В Тарсе ждало нас сильное разочарование. Армяне отказались пополнить наши ряды своими отрядами. Тарсийский князь Гайк принял нас в своем дворце с необычайной любезностью, подобной той, которую мы видели во Влахернском и Вуколеонском дворцах Константинополя. Он подавал нам прекрасные кушанья и вина, от которых мир казался золотым и радостным, как первый поцелуй женщины, в которую ты влюблен. В умном и добром взгляде Гайка не было ни тени лукавства и хитрости, и когда разговор наш коснулся предоставления нам помощи в виде живой силы, Тарсийский князь ответил откровенно:
- Я готов предоставить благородным воинам любую помощь, но не просите меня о людях, ибо они мое главное богатство. Мы, армяне, живем на стыке двух миров, и чтобы сохранить свой народ нам приходится жить в мире со всеми. Именно благодаря нашему умению ладить с людьми мы не испытывали притеснений ни от византийцев, ни от сельджуков, ни от сарацин, хотя с последними было очень трудно. Если ваше предприятие обречено на успех, честь вам и хвала, но если я пошлю с вами своих воинов и вы проиграете, сарацины придут сюда и истребят всех армян Киликии. Поэтому, доблестные рыцари, прошу не прогневаться, но своих воинов я вам не дам.
- Хитрая черноглазая бестия! - прорычал негромко Евстафий.
- Но разве вас не вдохновляет святость идеи освобождения Гроба Господня,- спросил Годфруа, толкая брата ногой под столом.- Разве вы, армяне, верующие во Христа, спокойно относитесь к тому, что земли, по которым ступала нога Спасителя, топчут иноверцы, оскверняя священные могилы?

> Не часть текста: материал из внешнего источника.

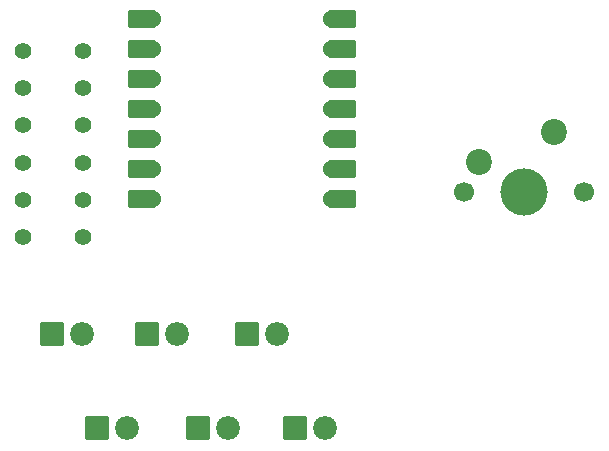
<source format=gbr>
%TF.GenerationSoftware,KiCad,Pcbnew,9.0.3*%
%TF.CreationDate,2025-07-29T19:30:13-04:00*%
%TF.ProjectId,Pathfinder,50617468-6669-46e6-9465-722e6b696361,rev?*%
%TF.SameCoordinates,Original*%
%TF.FileFunction,Soldermask,Top*%
%TF.FilePolarity,Negative*%
%FSLAX46Y46*%
G04 Gerber Fmt 4.6, Leading zero omitted, Abs format (unit mm)*
G04 Created by KiCad (PCBNEW 9.0.3) date 2025-07-29 19:30:13*
%MOMM*%
%LPD*%
G01*
G04 APERTURE LIST*
G04 Aperture macros list*
%AMRoundRect*
0 Rectangle with rounded corners*
0 $1 Rounding radius*
0 $2 $3 $4 $5 $6 $7 $8 $9 X,Y pos of 4 corners*
0 Add a 4 corners polygon primitive as box body*
4,1,4,$2,$3,$4,$5,$6,$7,$8,$9,$2,$3,0*
0 Add four circle primitives for the rounded corners*
1,1,$1+$1,$2,$3*
1,1,$1+$1,$4,$5*
1,1,$1+$1,$6,$7*
1,1,$1+$1,$8,$9*
0 Add four rect primitives between the rounded corners*
20,1,$1+$1,$2,$3,$4,$5,0*
20,1,$1+$1,$4,$5,$6,$7,0*
20,1,$1+$1,$6,$7,$8,$9,0*
20,1,$1+$1,$8,$9,$2,$3,0*%
G04 Aperture macros list end*
%ADD10C,1.400000*%
%ADD11RoundRect,0.152400X1.063600X0.609600X-1.063600X0.609600X-1.063600X-0.609600X1.063600X-0.609600X0*%
%ADD12C,1.524000*%
%ADD13RoundRect,0.152400X-1.063600X-0.609600X1.063600X-0.609600X1.063600X0.609600X-1.063600X0.609600X0*%
%ADD14RoundRect,0.102000X-0.907500X-0.907500X0.907500X-0.907500X0.907500X0.907500X-0.907500X0.907500X0*%
%ADD15C,2.019000*%
%ADD16C,1.700000*%
%ADD17C,4.000000*%
%ADD18C,2.200000*%
G04 APERTURE END LIST*
D10*
%TO.C,R1*%
X151960000Y-80050000D03*
X157040000Y-80050000D03*
%TD*%
D11*
%TO.C,U1*%
X162045000Y-77380000D03*
D12*
X162880000Y-77380000D03*
D11*
X162045000Y-79920000D03*
D12*
X162880000Y-79920000D03*
D11*
X162045000Y-82460000D03*
D12*
X162880000Y-82460000D03*
D11*
X162045000Y-85000000D03*
D12*
X162880000Y-85000000D03*
D11*
X162045000Y-87540000D03*
D12*
X162880000Y-87540000D03*
D11*
X162045000Y-90080000D03*
D12*
X162880000Y-90080000D03*
D11*
X162045000Y-92620000D03*
D12*
X162880000Y-92620000D03*
X178120000Y-92620000D03*
D13*
X178955000Y-92620000D03*
D12*
X178120000Y-90080000D03*
D13*
X178955000Y-90080000D03*
D12*
X178120000Y-87540000D03*
D13*
X178955000Y-87540000D03*
D12*
X178120000Y-85000000D03*
D13*
X178955000Y-85000000D03*
D12*
X178120000Y-82460000D03*
D13*
X178955000Y-82460000D03*
D12*
X178120000Y-79920000D03*
D13*
X178955000Y-79920000D03*
D12*
X178120000Y-77380000D03*
D13*
X178955000Y-77380000D03*
%TD*%
D14*
%TO.C,D2*%
X162500000Y-104000000D03*
D15*
X165040000Y-104000000D03*
%TD*%
D10*
%TO.C,R6*%
X151960000Y-95800000D03*
X157040000Y-95800000D03*
%TD*%
%TO.C,R3*%
X151960000Y-86350000D03*
X157040000Y-86350000D03*
%TD*%
D16*
%TO.C,SW1*%
X189340000Y-92000000D03*
D17*
X194420000Y-92000000D03*
D16*
X199500000Y-92000000D03*
D18*
X196960000Y-86920000D03*
X190610000Y-89460000D03*
%TD*%
D14*
%TO.C,D1*%
X154460000Y-104000000D03*
D15*
X157000000Y-104000000D03*
%TD*%
D14*
%TO.C,D3*%
X170960000Y-104000000D03*
D15*
X173500000Y-104000000D03*
%TD*%
D14*
%TO.C,D6*%
X175000000Y-112000000D03*
D15*
X177540000Y-112000000D03*
%TD*%
D14*
%TO.C,D4*%
X158270000Y-112000000D03*
D15*
X160810000Y-112000000D03*
%TD*%
D10*
%TO.C,R5*%
X151960000Y-92650000D03*
X157040000Y-92650000D03*
%TD*%
D14*
%TO.C,D5*%
X166770000Y-112000000D03*
D15*
X169310000Y-112000000D03*
%TD*%
D10*
%TO.C,R2*%
X151960000Y-83200000D03*
X157040000Y-83200000D03*
%TD*%
%TO.C,R4*%
X151960000Y-89500000D03*
X157040000Y-89500000D03*
%TD*%
M02*

</source>
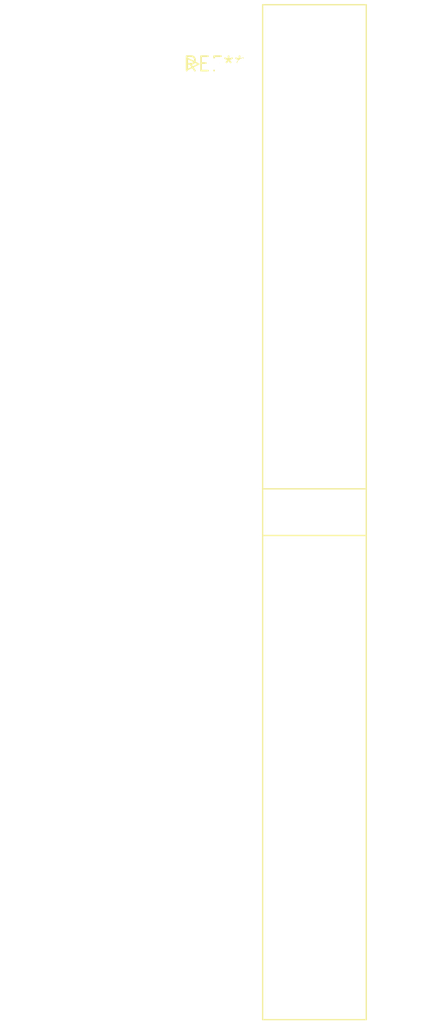
<source format=kicad_pcb>
(kicad_pcb (version 20240108) (generator pcbnew)

  (general
    (thickness 1.6)
  )

  (paper "A4")
  (layers
    (0 "F.Cu" signal)
    (31 "B.Cu" signal)
    (32 "B.Adhes" user "B.Adhesive")
    (33 "F.Adhes" user "F.Adhesive")
    (34 "B.Paste" user)
    (35 "F.Paste" user)
    (36 "B.SilkS" user "B.Silkscreen")
    (37 "F.SilkS" user "F.Silkscreen")
    (38 "B.Mask" user)
    (39 "F.Mask" user)
    (40 "Dwgs.User" user "User.Drawings")
    (41 "Cmts.User" user "User.Comments")
    (42 "Eco1.User" user "User.Eco1")
    (43 "Eco2.User" user "User.Eco2")
    (44 "Edge.Cuts" user)
    (45 "Margin" user)
    (46 "B.CrtYd" user "B.Courtyard")
    (47 "F.CrtYd" user "F.Courtyard")
    (48 "B.Fab" user)
    (49 "F.Fab" user)
    (50 "User.1" user)
    (51 "User.2" user)
    (52 "User.3" user)
    (53 "User.4" user)
    (54 "User.5" user)
    (55 "User.6" user)
    (56 "User.7" user)
    (57 "User.8" user)
    (58 "User.9" user)
  )

  (setup
    (pad_to_mask_clearance 0)
    (pcbplotparams
      (layerselection 0x00010fc_ffffffff)
      (plot_on_all_layers_selection 0x0000000_00000000)
      (disableapertmacros false)
      (usegerberextensions false)
      (usegerberattributes false)
      (usegerberadvancedattributes false)
      (creategerberjobfile false)
      (dashed_line_dash_ratio 12.000000)
      (dashed_line_gap_ratio 3.000000)
      (svgprecision 4)
      (plotframeref false)
      (viasonmask false)
      (mode 1)
      (useauxorigin false)
      (hpglpennumber 1)
      (hpglpenspeed 20)
      (hpglpendiameter 15.000000)
      (dxfpolygonmode false)
      (dxfimperialunits false)
      (dxfusepcbnewfont false)
      (psnegative false)
      (psa4output false)
      (plotreference false)
      (plotvalue false)
      (plotinvisibletext false)
      (sketchpadsonfab false)
      (subtractmaskfromsilk false)
      (outputformat 1)
      (mirror false)
      (drillshape 1)
      (scaleselection 1)
      (outputdirectory "")
    )
  )

  (net 0 "")

  (footprint "IDC-Header_2x32_P2.54mm_Horizontal" (layer "F.Cu") (at 0 0))

)

</source>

- Гроб Господень,- отвечал Гайк Тарсийский,- находится в сердцах у нас, и его невозможно завоевать никаким иноверцам. Священные места находятся там, где мы молимся, поклоняемся, исповедуемся и прославляем Спасителя, ведь Он же сам говорил нам, что там где сойдется несколько человек, любящих Его, там и будет дом Его. Вы говорите о Святой Земле Палестине, но разве после того, как Его распяли и Он воскрес, не стала вся земля Его Палестиной? Немало прошло через Тарс паломников к Гробу Господню, и всех их ласково принимали мои горожане. Будьте же и вы больше паломниками, чем захватчиками, и в городах, которые сдадутся на милость вашу, проявляйте эту милость, ибо одна она доведет вас до вершин христианской любви.